Reste que cette stratégie ouvre un risque symétrique à celui qu’elle cherche à conjurer : celui d’une « inflation dispositionnelle » où tout, dans le système 4E, serait décrit comme puissance, au point que la distinction entre structures réellement pertinentes pour l’expérience phénoménale et simples arrière‑plans causaux se dissoudrait. Pour que l’hypothèse des qualia comme profils d’actualisation de puissances 4E reste naturaliste, il faut donc lui adjoindre des critères discriminants : par exemple, des critères contrefactuels (une modification donnée du profil de puissance doit emporter une modification repérable du profil phénoménal), des critères de robustesse empirique (le même lien doit se retrouver à travers des variations d’implémentation), et des critères normatifs (les profils identifiés doivent jouer un rôle dans l’explication de nos jugements et rapports sur nos propres expériences).

Ce n’est qu’à ce prix que le naturalisme dispositionnaliste peut espérer offrir, non pas une solution définitive au problème difficile, mais une manière de le reformuler en termes de structures d’organisation 4E plutôt qu’en termes de propriétés mystérieuses.
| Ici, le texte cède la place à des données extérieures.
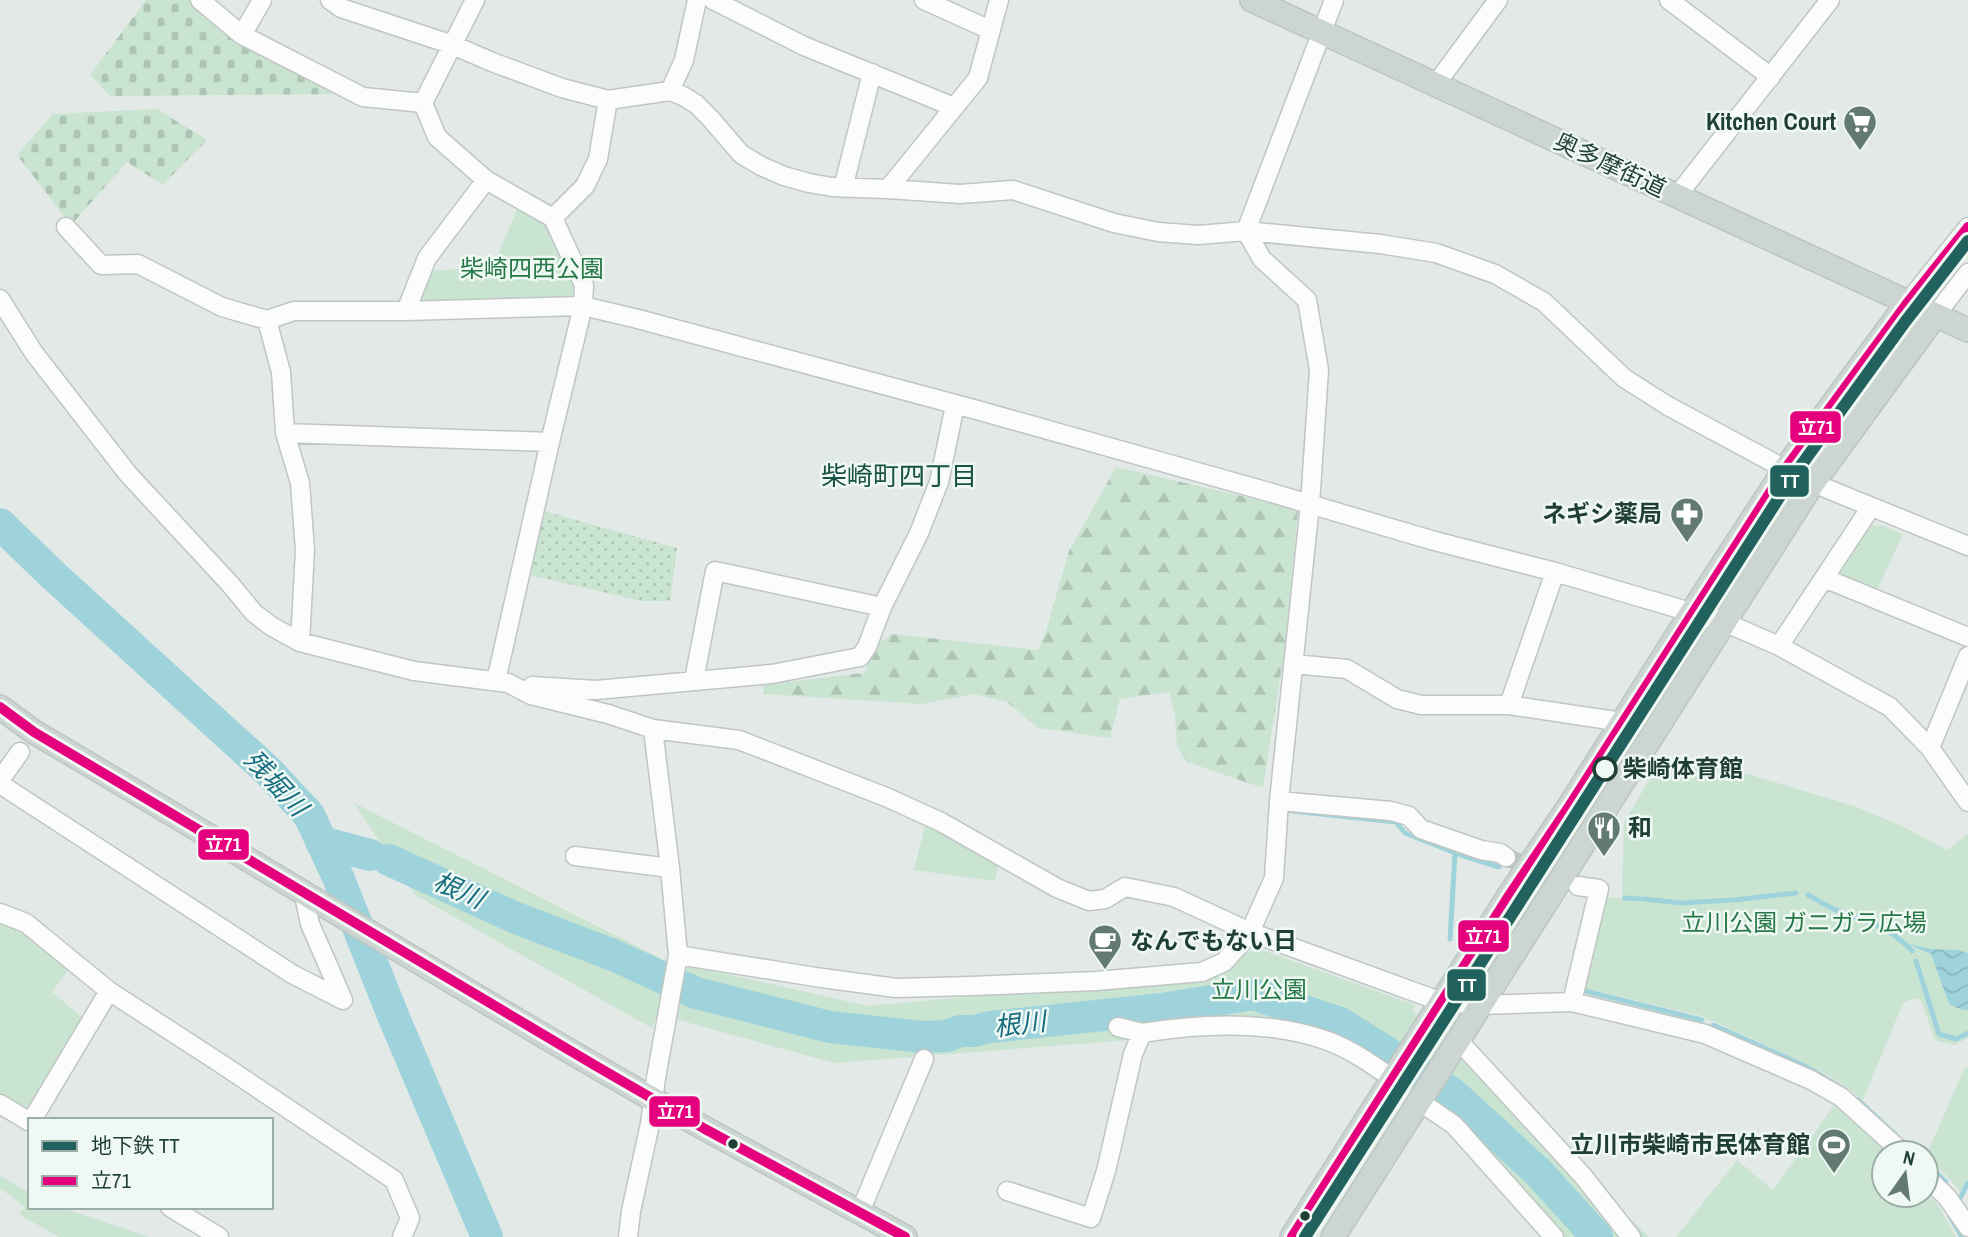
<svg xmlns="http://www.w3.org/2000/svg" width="1968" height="1237" font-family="'Archivo Narrow','Noto Sans JP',sans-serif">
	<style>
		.green { fill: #cae4d2 }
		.forest { fill: url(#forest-firs) }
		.cemetery { fill: url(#cemetery-stones) }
		.garden { fill: url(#garden-dots) }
		.water { fill: url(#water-waves) }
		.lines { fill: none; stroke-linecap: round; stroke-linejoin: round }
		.stream { stroke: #9fd3db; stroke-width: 5 }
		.river { stroke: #9fd3db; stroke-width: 32 }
		.minor-tunnel { stroke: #bbc7c3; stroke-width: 18; stroke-dasharray: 18 9; stroke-linecap: butt }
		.minor-casing { stroke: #bfc6c3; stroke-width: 21 }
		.major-casing { stroke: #bbc5c2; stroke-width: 26 }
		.minor { stroke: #fbfcfb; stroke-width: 18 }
		.major { stroke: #ccd5d2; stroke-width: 23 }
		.bus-1-casing { stroke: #f0f8f4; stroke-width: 16 }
		.bus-1 { stroke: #e5007d; stroke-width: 10 }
		.metro-1-casing { stroke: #f0f8f4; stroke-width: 18 }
		.metro-1 { stroke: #22625e; stroke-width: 12 }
		.stop-dot { fill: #f0f8f4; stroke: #1f3e35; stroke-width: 3.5 }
		.bus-dot { fill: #1f3e35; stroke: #f0f8f4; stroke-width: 2.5 }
		.labels { text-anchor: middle; stroke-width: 5; stroke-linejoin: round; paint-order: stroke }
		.poi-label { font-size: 24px; font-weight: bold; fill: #1f3e35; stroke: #f0f8f4; text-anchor: end }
		.street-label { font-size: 24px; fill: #1f3e35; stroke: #f0f8f4 }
		.park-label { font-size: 24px; fill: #267846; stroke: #f0f8f4 }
		.stop-label { font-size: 24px; font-weight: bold; fill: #1f3e35; stroke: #f0f8f4; text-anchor: start }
		.neighbourhood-label { font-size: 26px; fill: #195144; stroke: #f0f8f4 }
		.water-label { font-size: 26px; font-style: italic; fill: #146c7f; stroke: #f0f8f4 }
		.line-badge { stroke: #f0f8f4; stroke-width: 2.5 }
		.badge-label { font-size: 19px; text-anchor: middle; font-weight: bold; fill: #fff }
	</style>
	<defs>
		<pattern id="forest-firs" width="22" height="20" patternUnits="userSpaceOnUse" patternTransform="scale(1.75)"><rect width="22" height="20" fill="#cae4d2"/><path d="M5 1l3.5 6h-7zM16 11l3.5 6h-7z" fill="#adc5b5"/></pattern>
		<pattern id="cemetery-stones" width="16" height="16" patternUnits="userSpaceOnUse" patternTransform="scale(1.75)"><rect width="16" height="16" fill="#cae4d2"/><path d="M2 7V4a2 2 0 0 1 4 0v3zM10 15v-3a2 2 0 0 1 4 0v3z" fill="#adc5b5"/></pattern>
		<pattern id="garden-dots" width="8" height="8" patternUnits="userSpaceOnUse" patternTransform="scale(1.75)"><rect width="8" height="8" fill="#cae4d2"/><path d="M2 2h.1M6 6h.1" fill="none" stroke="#adc5b5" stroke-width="1.8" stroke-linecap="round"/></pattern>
		<pattern id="water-waves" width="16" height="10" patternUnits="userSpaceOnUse" patternTransform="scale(1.75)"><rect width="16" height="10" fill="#9fd3db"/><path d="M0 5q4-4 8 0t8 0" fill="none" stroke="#88b6bd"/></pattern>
	</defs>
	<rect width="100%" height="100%" fill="#e2e9e6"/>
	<!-- green -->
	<path class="green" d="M 520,202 L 548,216 L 580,285 L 575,305 L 417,309 L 428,271 L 493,267 Z
		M 1881,525 L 1903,534 L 1876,592 L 1841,577 L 1839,570 L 1868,526 Z
		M 1662,759 L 1737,771 L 1854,806 L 1902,826 L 1947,850 L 1968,834 L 1968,1038 L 1954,1045 L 1935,1040 L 1921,1000 L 1915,998 L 1903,1003 L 1863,1100 L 1838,1081 L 1806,1064 L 1702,1016 L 1580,987 L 1602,897 L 1622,898 L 1624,822 Z
		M 354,803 L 664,960 L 868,1006 L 1204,975 L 1257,948 L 1415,1005 L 1412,1010 L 1649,1237 L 1562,1237 L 1446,1111 L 1297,1027 L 834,1063 L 657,1014 L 652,1028 L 415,895 Z
		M 925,825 L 999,864 L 995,881 L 914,870 Z
		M 0,920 L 24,928 L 69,969 L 52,992 L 84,1019 L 28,1112 L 0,1093 Z
		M 1965,1067 L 1968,1068 L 1968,1188 L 1962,1193 L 1927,1154 Z
		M 1836,1103 L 1891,1153 L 1884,1153 L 1884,1195 L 1926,1195 L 1926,1192 L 1939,1206 L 1956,1237 L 1676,1237 L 1737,1160 L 1773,1190 Z
		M 0,1176 L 30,1193 L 30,1207 L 60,1207 L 149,1237 L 59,1237 L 19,1214 L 25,1207 L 0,1188 Z"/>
	<!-- forest -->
	<path class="forest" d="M 1116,467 L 1298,509 L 1285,647 L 1263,788 L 1187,762 L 1177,746 L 1175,715 L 1169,692 L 1120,699 L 1110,738 L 1038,728 L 1007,702 L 974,694 L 922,704 L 764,694 L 763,685 L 864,673 L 875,647 L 892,634 L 1038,650 L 1045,635 L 1069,551 Z"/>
	<!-- cemetery -->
	<path class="cemetery" d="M 146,0 L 190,0 L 240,42 L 341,94 L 110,96 L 90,75 Z
		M 157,109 L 207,140 L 163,185 L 127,162 L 71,225 L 17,155 L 53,114 Z"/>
	<!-- garden -->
	<path class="garden" d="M 543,511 L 677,548 L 670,601 L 641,601 L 526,574 Z"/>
	<!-- water -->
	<path class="water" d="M 1908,944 L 1932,949 L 1957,950 L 1968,953 L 1968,1010 L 1960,1009 L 1949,1004 L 1931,954 Z"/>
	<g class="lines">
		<!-- stream -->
		<path class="stream" d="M 1292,811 L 1396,822 L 1405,833 L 1455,853 L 1450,939
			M 1455,853 L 1499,867
			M 1808,895 C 1818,900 1828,907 1838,911 C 1868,922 1889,926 1912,951
			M 1625,898 L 1640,899
			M 1644,899 L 1681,903 L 1734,900 L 1796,893
			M 1916,961 L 1939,1034 L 1956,1039 L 1968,1033
			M 1581,990 L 1702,1020
			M 1713,1025 L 1805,1066 L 1845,1090
			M 1858,1100 L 1897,1136
			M 1904,1142 L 1916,1153
			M 1926,1163 L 1946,1182
			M 1958,1202 L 1968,1183
			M 1950,1216 L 1962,1237"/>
		<!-- river -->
		<path class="river" d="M 0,524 L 54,576 L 268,771 L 309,815 L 338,877 L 394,1018 L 487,1237
			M 321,842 L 370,855
			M 389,860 L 516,918 L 613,955 L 696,993 L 830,1027 L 923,1037 L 947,1036 L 960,1031 L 974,1031 L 990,1027 L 1162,1009 L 1253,994 L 1340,1023 L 1453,1094 L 1538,1172 L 1597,1237"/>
		<!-- minor-tunnel -->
		<path class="minor-tunnel" d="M 1506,857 L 1571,884"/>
		<!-- minor casing -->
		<g class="minor-casing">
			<path id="minor" d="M 200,0 L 242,35 L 363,97 L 423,103
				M 330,0 L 341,8 L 453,45 L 492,62 L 562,88 L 608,100 L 670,91 L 683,96 L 696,104 L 711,119 L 741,154 L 761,166 L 784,176 L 809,183 L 832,187 L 888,189 L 960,194 L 1013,190 L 1114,223 L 1158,232 L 1198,235 L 1246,231 L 1380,244 L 1436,253 L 1495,274 L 1544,302 L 1624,378 L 1668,406 L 1785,469
				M 713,0 L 804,46 L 954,107
				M 924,0 L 990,30
				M 1669,0 L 1771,77
				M 242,35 L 262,0
				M 1436,84 L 1498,0
				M 670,91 L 684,60 L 697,0
				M 423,103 L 437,137 L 486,180 L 553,218 L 584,285 L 583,306 L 638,319 L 977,410 L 1265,491 L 1431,540 L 1555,572 L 1724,622 L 1779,646 L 1890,707 L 1930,748 L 1968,802
				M 423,103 L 475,0
				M 843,188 L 872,73
				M 888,189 L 978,78 L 999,0
				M 1677,196 L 1830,0
				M 553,218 L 585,186 L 598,159 L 608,100
				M 66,227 L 101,265 L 138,264 L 222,307 L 267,320 L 294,311 L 406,311 L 427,258 L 486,180
				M 0,299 L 34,353 L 128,474 L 230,584 L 254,613 L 271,626 L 300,642 L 414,671 L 508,683 L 531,695 L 608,714 L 653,729 L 739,740 L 886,797 L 941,822 L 1057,888 L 1089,901 L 1105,899 L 1125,887 L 1174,897 L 1250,932 L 1442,1002 L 1481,1005 L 1572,1002 L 1705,1034 L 1811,1080 L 1841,1097 L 1903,1153
				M 1908,302 L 1968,227
				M 406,311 L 583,306 L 550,442 L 496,681
				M 1935,316 L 1968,273
				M 267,320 L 281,372 L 285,433 L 300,483 L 305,550 L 300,642
				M 285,433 L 550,442
				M 1813,483 L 1968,546
				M 1824,578 L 1968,637
				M 1779,646 L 1871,507
				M 1293,664 L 1347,669 L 1397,699 L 1421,705 L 1509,705 L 1622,722
				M 694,680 L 715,571 L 882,607
				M 532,686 L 596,690 L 772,674 L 860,657 L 867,647 L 882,607 L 919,533 L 939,482 L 955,405
				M 1509,705 L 1555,572
				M 1930,748 L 1968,656
				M 0,780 L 20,752
				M 0,784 L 292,974 L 343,1000
				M 1279,801 L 1391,811 L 1409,816 L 1421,829 L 1481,850 L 1500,853 L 1506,857
				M 575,856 L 670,868
				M 303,891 L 310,924 L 343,1000
				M 0,913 L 26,923 L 109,991 L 223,1065 L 394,1180 L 410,1218 L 402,1237
				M 678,955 L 815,977 L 896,988 L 971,986 L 1096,981 L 1202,972 L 1224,962 L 1243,941 L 1250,932 L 1274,878 L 1279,801 L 1310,504 L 1319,370 L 1307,300 L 1262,259 L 1246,231 L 1334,0
				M 1572,1002 L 1599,889 L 1578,886
				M 1142,1033 C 1203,1023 1270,1020 1328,1041 C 1352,1050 1373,1065 1393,1079
				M 1458,1040 L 1583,1176 L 1631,1237
				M 1419,1101 L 1454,1125 L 1554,1237
				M 0,1104 L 30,1122
				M 32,1120 L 109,991
				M 1926,1177 L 1947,1197 L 1968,1227
				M 1007,1191 L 1091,1218 L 1106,1171 L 1133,1054 L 1142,1033 L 1118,1027
				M 170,1207 L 219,1237
				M 860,1212 L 924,1059
				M 628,1237 L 631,1211 L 650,1124 L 656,1078 L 678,955 L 670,868 L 653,729"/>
		</g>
		<!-- major casing -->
		<g class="major-casing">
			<path id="major" d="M 1252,0 L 1968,330
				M 0,707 L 34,732 C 249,858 460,990 677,1113 C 752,1155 829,1195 905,1237
				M 1292,1237 L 1510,894 L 1570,805 L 1692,612 L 1785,469 L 1908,302
				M 1333,1237 L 1813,483 L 1935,316"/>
		</g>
		<!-- minor -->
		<use href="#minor" class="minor"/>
		<!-- major -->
		<use href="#major" class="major"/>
		<!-- bus-1 casing -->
		<g class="bus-1-casing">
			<path id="bus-1" d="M 0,707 L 34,732 L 596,1066 L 705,1129 L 905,1237
				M 1292,1237 L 1510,894 L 1570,805 L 1785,469 L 1908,302 L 1968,227"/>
		</g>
		<!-- bus-1 -->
		<use href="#bus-1" class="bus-1"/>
		<!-- metro-1 casing -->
		<g class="metro-1-casing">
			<path id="metro-1" d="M 1305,1237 L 1789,482 L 1905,322 L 1968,241"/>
		</g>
		<!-- metro-1 -->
		<use href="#metro-1" class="metro-1"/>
	</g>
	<!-- icons -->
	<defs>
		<g id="supermarket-pin" transform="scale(1.75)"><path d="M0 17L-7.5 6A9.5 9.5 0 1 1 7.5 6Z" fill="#637a73" stroke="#f0f8f4"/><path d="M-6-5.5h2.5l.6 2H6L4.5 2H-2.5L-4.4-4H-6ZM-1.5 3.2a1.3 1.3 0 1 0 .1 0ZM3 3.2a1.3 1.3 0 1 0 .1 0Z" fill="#fff"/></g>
		<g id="pharmacy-pin" transform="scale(1.75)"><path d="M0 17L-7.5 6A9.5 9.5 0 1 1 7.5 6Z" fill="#637a73" stroke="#f0f8f4"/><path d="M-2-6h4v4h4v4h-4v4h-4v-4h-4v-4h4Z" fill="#fff"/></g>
		<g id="restaurant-pin" transform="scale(1.75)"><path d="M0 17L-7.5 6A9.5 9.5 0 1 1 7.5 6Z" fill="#637a73" stroke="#f0f8f4"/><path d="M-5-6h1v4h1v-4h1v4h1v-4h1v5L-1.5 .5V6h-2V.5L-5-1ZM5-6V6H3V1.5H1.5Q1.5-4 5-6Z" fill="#fff"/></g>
		<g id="cafe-pin" transform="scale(1.75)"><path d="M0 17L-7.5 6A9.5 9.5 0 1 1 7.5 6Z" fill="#637a73" stroke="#f0f8f4"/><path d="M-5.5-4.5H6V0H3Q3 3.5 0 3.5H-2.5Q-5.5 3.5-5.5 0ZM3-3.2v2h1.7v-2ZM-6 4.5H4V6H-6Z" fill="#fff"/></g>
		<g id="stadium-pin" transform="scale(1.75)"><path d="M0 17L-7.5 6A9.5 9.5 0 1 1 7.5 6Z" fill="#637a73" stroke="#f0f8f4"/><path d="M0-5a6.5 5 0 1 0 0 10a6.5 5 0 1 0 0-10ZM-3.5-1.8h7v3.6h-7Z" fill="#fff"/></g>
	</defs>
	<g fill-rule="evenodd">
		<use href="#supermarket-pin" x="1860" y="122"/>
		<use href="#pharmacy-pin" x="1687" y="514"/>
		<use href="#restaurant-pin" x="1604" y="828"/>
		<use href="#cafe-pin" x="1105" y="941"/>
		<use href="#stadium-pin" x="1834" y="1145"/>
	</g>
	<!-- markers -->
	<circle class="stop-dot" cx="1605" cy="769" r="11"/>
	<g class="bus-dot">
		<circle cx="733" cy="1144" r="6"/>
		<circle cx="1305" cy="1216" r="6"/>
	</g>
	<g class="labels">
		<!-- poi labels -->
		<g class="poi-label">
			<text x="1836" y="130">Kitchen Court</text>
			<text x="1662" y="522">ネギシ薬局</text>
			<text x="1628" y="836" text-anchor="start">和</text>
			<text x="1130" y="949" text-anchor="start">なんでもない日</text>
			<text x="1810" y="1153">立川市柴崎市民体育館</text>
		</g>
		<!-- street labels -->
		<g class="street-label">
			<text transform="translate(1610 165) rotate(25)" y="8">奥多摩街道</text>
		</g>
		<!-- park labels -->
		<g class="park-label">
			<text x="532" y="277">柴崎四西公園</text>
			<text x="1804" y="931">立川公園 ガニガラ広場</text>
			<text x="1259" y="998">立川公園</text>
		</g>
		<!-- stop labels -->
		<g class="stop-label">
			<text x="1623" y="777">柴崎体育館</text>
		</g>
		<!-- neighbourhood labels -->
		<g class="neighbourhood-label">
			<text x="899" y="485">柴崎町四丁目</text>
		</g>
		<!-- water labels -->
		<g class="water-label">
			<text transform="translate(276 783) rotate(47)" y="9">残堀川</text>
			<text transform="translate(459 890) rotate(24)" y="9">根川</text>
			<text transform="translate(1020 1024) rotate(-7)" y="9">根川</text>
		</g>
	</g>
	<g class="line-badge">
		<rect x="1789" y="410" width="53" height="34" rx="7" fill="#e5007d"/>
		<rect x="1769" y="464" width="41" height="34" rx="7" fill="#22625e"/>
		<rect x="197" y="828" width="53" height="33" rx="7" fill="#e5007d"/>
		<rect x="1457" y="919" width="53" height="34" rx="7" fill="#e5007d"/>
		<rect x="1446" y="968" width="41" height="34" rx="7" fill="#22625e"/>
		<rect x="648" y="1095" width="53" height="33" rx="7" fill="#e5007d"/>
	</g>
	<g class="badge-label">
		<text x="1816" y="434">立71</text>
		<text x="1790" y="488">TT</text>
		<text x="223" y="851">立71</text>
		<text x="1483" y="943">立71</text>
		<text x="1467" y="992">TT</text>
		<text x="675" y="1118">立71</text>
	</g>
	<!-- legend -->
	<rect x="28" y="1118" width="245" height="91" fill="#f0f8f4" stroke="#9caea8" stroke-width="2"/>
	<rect x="42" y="1141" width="35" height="10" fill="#22625e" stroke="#9caea8" stroke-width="2"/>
	<text x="91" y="1153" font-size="21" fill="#1f3e35">地下鉄 TT</text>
	<rect x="42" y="1176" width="35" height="10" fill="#e5007d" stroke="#9caea8" stroke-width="2"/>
	<text x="91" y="1188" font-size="21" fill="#1f3e35">立71</text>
	<!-- north arrow -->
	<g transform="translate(1905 1174) rotate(14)"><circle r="33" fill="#f0f8f4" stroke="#9caea8" stroke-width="2"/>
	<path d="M0-5L12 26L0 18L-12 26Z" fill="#637a73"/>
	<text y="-10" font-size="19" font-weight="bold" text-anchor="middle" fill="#1f3e35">N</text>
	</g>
</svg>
Là encore, la promesse théorique n’est indissociable d’un programme de recherche : il faudra confronter, cas par cas, des descriptions fines de l’expérience avec des modèles d’organisation de puissances, en acceptant que le lien entre les deux se construise progressivement plutôt qu’en un seul geste conceptuel.

Conclusion

Les tensions entre approches 4E et naturalisme dispositionnaliste ne sont pas des objections décisives, mais des indications sur le travail conceptuel qui reste à accomplir. Elles invitent à préciser la place des puissances macro, à clarifier ce qui, dans les 4E, relève d’un simple changement de vocabulaire ou d’un véritable tournant ontologique, et à explorer l’hypothèse d’une conscience comme régime particulier de puissance au sein d’un système cerveau–corps–monde. Ce faisant, elles laissent ouverte la question décisive : la philosophie de l’esprit peut‑elle, en assumant ce double cadre 4E et dispositionnaliste, offrir une alternative naturaliste cohérente aux dualismes subtils qui hantent encore les débats sur la causalité mentale et la conscience ?

Notes

1 Joseph Hubert Ngon Biram, « De la causalité mentale aux 4E. Pour un naturalisme dispositionnaliste de l’esprit », Meer, Édition du 15 mars 2026.
2 Les « couplages » selon la théorie 4E renvoient à la manière dont un agent cognitif est continuellement couplé à son corps, à son environnement matériel et social, et parfois à des artefacts externes, de sorte que la cognition est distribuée dans ces interactions plutôt que localisée uniquement dans le cerveau.
3 Une boucle perception–action désigne le cycle continu par lequel ce que nous percevons guide nos actions, et ces actions modifient en retour ce que nous percevons, de sorte que perception et mouvement forment une seule dynamique circulaire plutôt qu’une séquence linéaire « je perçois puis j’agis ».
4 En psychologie écologique, les affordances sont les possibilités d’action offertes par l’environnement à un organisme, compte tenu de ses capacités corporelles et de sa situation.
5 L’émergentisme classique parle souvent de propriétés nouvelles « non déductibles », au risque de réintroduire une quasi-dualité de niveaux. Le naturalisme dispositionnel permet de conserver l’intuition émergentiste (autonomie relative des niveaux, pouvoirs nouveaux) tout en l’ancrant dans une ontologie unifiée de forces et de processus : le monde est fait de réseaux de dispositions qui s’auto-différencient, plutôt que de couches superposées.